Но Абиссинец неожиданно перестал думать о своих заказчиках и додже.
«Хвост», — сообщил он. Шульдих взглянул в зеркало заднего вида, но ничего подозрительного не заметил.
«Где?»
«Он прячется. Не хочет, чтобы я заметил, — ответил Ран. — Это бьюик. Я видел его после Централ Парка, и еще раньше. Водитель бьюика встречал тебя в аэропорту».
«Да что ты?! — Шульдих с усмешкой скрестил руки на груди. — Чудаки. Я правильно додумал, что это не к тем, что в додже? Те не стали бы прятаться…»
Абиссинец кивнул. Телепат снова попробовал установить слежку. Он напрягся, пытаясь уловить в потоке мыслей мысли наблюдателя. Таблетку он выпил давно, еще до того, как пытался читать наблюдателей из доджа. Но сейчас вокруг было слишком шумно. Детские фантазии о собаках и грузовиках, резкие мысли какой-то раздражительной бабы, чьи-то мысли об их машине, которая мешала проехать. Мусор, шелуха. Шульдих сполз ниже и прикрыл глаза. Виски немного покалывало. В этот момент Ран повернул на Генри Хадсон. Тихая, бедная, засыпанная прелой листвой улица. Шульдих глубже засунул ладони подмышки и снова повернулся к окну. Ему тут нравилось.

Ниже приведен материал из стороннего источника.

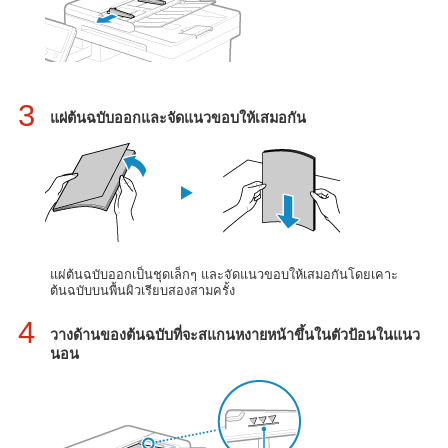
3
แผ่ต้นฉบับออกและจัดแนวขอบให้เสมอกัน
แผ่ต้นฉบับออกเป็นชุดเล็กๆ และจัดแนวขอบให้เสมอกันโดยเคาะ
ต้นฉบับบนพื้นผิวเรียบสองสามครั้ง
4
วางด้านของต้นฉบับที่จะสแกนหงายหน้าขึ้นในตัวป้อนในแนว
นอน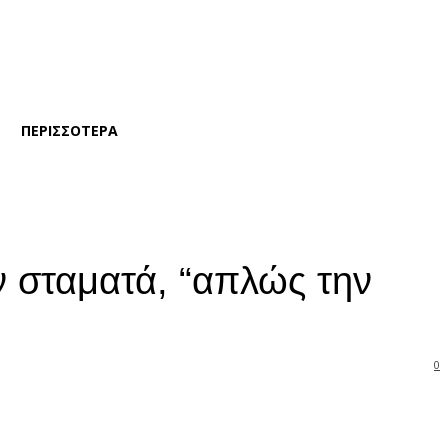
ΠΕΡΙΣΣΟΤΕΡΑ
ν σταματά, “απλώς την
0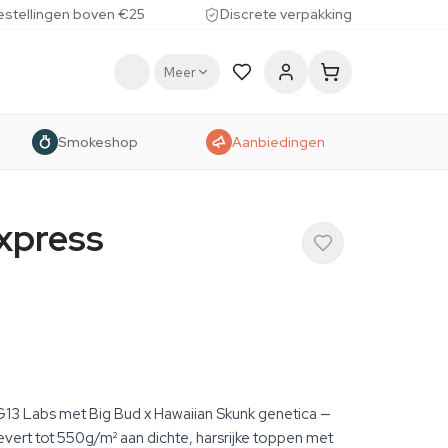
estellingen boven €25
Discrete verpakking
Meer
Smokeshop
Aanbiedingen
xpress
13 Labs met Big Bud x Hawaiian Skunk genetica —
levert tot 550g/m² aan dichte, harsrijke toppen met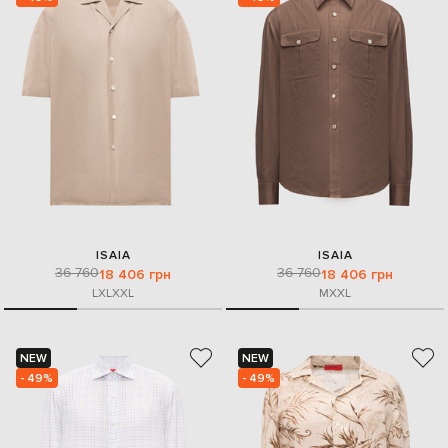
ISAIA
ISAIA
36 760
36 760
18 406 грн
18 406 грн
L
XL
XXL
M
XXL
NEW
NEW
- 49%
- 49%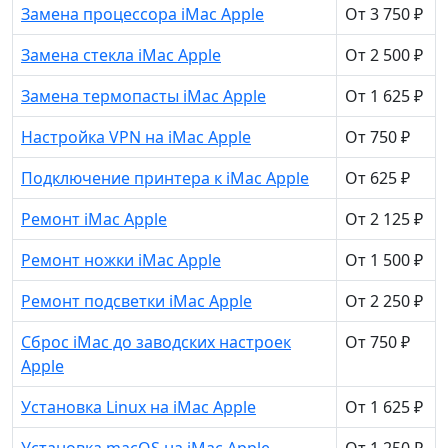
Замена процессора iMac Apple
От 3 750 ₽
Замена стекла iMac Apple
От 2 500 ₽
Замена термопасты iMac Apple
От 1 625 ₽
Настройка VPN на iMac Apple
От 750 ₽
Подключение принтера к iMac Apple
От 625 ₽
Ремонт iMac Apple
От 2 125 ₽
Ремонт ножки iMac Apple
От 1 500 ₽
Ремонт подсветки iMac Apple
От 2 250 ₽
Сброс iMac до заводских настроек
От 750 ₽
Apple
Установка Linux на iMac Apple
От 1 625 ₽
Установка macOS на iMac Apple
От 1 250 ₽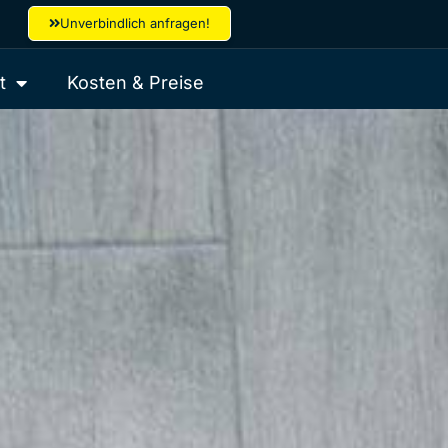
Unverbindlich anfragen!
t
Kosten & Preise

Порше снова повернул. Теперь они ехали по залитой солнцем узкой улочке, между рядами неухоженных деревьев, мимо старых домов, обсаженных яблонями и лысеющим ольшаником. Прикрыв глаза, Шульдих с удовольствием зевнул.
— Скоро уже твоя церковь?
— Приехали, — ответил Ран. Телепат наклонился вперед, стараясь разглядеть местность. Машина остановилась. Распахнув дверцу, Шульдих выбрался из салона. Пахло листвой, подгнивающей травой и краской.
— Идем, — Ран прошел вперед, убирая ключи в карман куртки. Он слышал, что телепат идет за ним. Солнце пригревало. Если бы не холодный ветер, стало бы жарко. На ровных газонах по обе стороны дороги отцветали последние розы, светились оранжевые пятна бархатцев. Бархатцы напоминали Рану о Японии. Там, на другом конце мира, он торговал ими. И вот они словно передают ему послание с родного острова.
Шульдиху нравился приютский парк. Тут и правда стояла такая тишина, что каждый шаг и шорох звучали отчетливо. Но мягкий, сладкий воздух как будто смягчал их. Улыбаясь, Шульдих озирался по сторонам, рассматривая цветы, желто-розовые листья и яблоки. В парке росло много яблонь, и подгнивающие плоды валялись в траве. Телепат уже хотел окликнуть Фудзимию, но тот вдруг разволновался, и Шульдих промолчал. Вспышка эмоций смутила его. Абиссинец нечасто так ярко чувствовал.
Тем временем дорожка уходила дальше, прочь от яблонь и роз. Шульдих и Фудзимия обошли церковь, приютский склад и вышли к кладбищу. Тут слышался только шелест падающих листьев, и не было чужих мыслей. Сознания Абиссинца телепат боялся касаться. Шульдих чувствовал непривычную горечь и смятение, исходившее от него. И не хотел узнать, что стал их причиной.
— Тихо, — прошептал телепат. — Кладбища бывают приятны.
Ран промолчал. Он только посмотрел на Шульдиха, и продолжал смотреть на него, пока тот не повернулся.
— Чего смотришь? — спросил телепат, все еще не пытаясь читать.
Ран отвел взгляд. «Умник», — услышал он в ответ.
Пустое синее небо золотила вечерняя заря. Ран отвернулся и пошел между могил. Ему вдруг вспомнилось, как когда-то они с отцом посетили иностранное кладбище в Иокогаме. В такой же звонкий, сияющий день. Через месяц иностранное кладбище закрыли для японцев. Как же тихо было вокруг. Отец молчал. Читал надписи на камнях, быстро шевеля губами. Как далеко остался тот день.
Сделав еще несколько шагов, Ран остановился и посмотрел назад. Шульдих стоял, засунув руки в карманы. Худой, растрепанный. Он улыбнулся, и от улыбки его лицо вспыхнуло, засияло. Рану вдруг стало очень жарко, сердце забилось в горле. Шагнув к телепату, он крепко обнял его. Телепат, словно ждал, обнял Рана в ответ. «Я прочитал тебя», — подумал он. Ран зажмурился.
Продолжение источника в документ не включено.